In 2014, Dr. Susannah Cornwall, who teaches at the University of Exeter, caused a stir when she published an academic article arguing that the sex of Jesus was simply a best guess. She wrote, “It is not possible to assert with any degree of certainty that Jesus was male as we now define maleness.” Correctly observing that it is difficult to speak definitively about the genitalia of an unmarried person with no children, she added, “There is no way of knowing for sure that Jesus did not have one of the intersex conditions which would give him a body which appeared externally to be unremarkably male, but which might nonetheless have had some ‘hidden’ female physical features.”

There is no way of knowing is the operative phrase there.

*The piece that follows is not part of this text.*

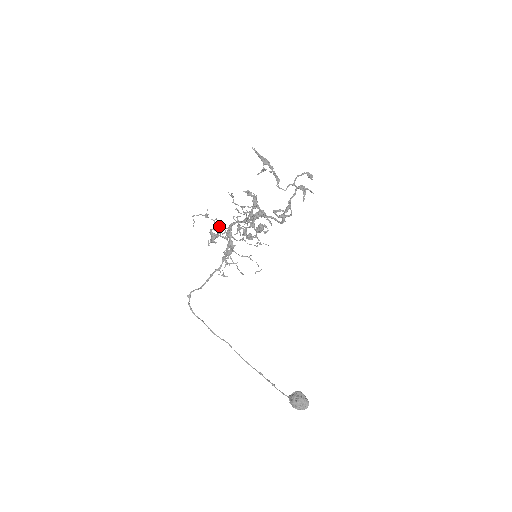
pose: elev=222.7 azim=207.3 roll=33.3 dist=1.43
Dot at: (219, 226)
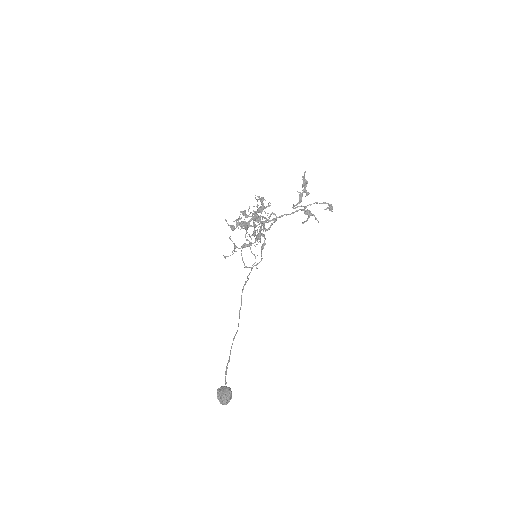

I’m fine with the idea that Jesus’ masculinity was a rather irrelevant part of the myth, but annoyed with the baseless dissection of genitalia that aren’t there. But then, it’s also the case that we don’t know that Jesus had a beard, or long hair, or a fine Aryan complexion, so all we’ve got is cultural bias on those trivial details.

But now some unhinged people are excited that they might have a “photo” of Jesus’ crotch.

Newly published scientific investigations into the Turin Shroud have identified the outline of the scrotum and right hand thumb of the man outlined on the cloth. If the Shroud is authentic, this would seem to supply clear evidence that Jesus was, in fact, male.

If the Shroud is authentic, but, as the article points out, it isn’t. And if this picture were accurate, then Jesus rode a dinosaur.

jesusdinosaur

The “ifs” are strong in this article.

An authentic foreskin relic would do a lot more than establish the sex of Jesus. If, in our twenty-first century, we had a piece of Jesus’ body, the problem would no longer be heretical claims about his gender or non-divinity, but rather the potential for sacrilege. If we had the DNA of God it would only be a matter of time before somebody wanted to clone him.

If we had a tiny scrap of human tissue from the first century, I’d think the first question to ask would be how you know it came from a specific individual (let alone one with magic powers), so I don’t see how any of this creative speculation allows you to say anything about the prophet who supposedly founded the Christian faith.

But then, this is a subject that does seem to scramble even relatively intelligent minds.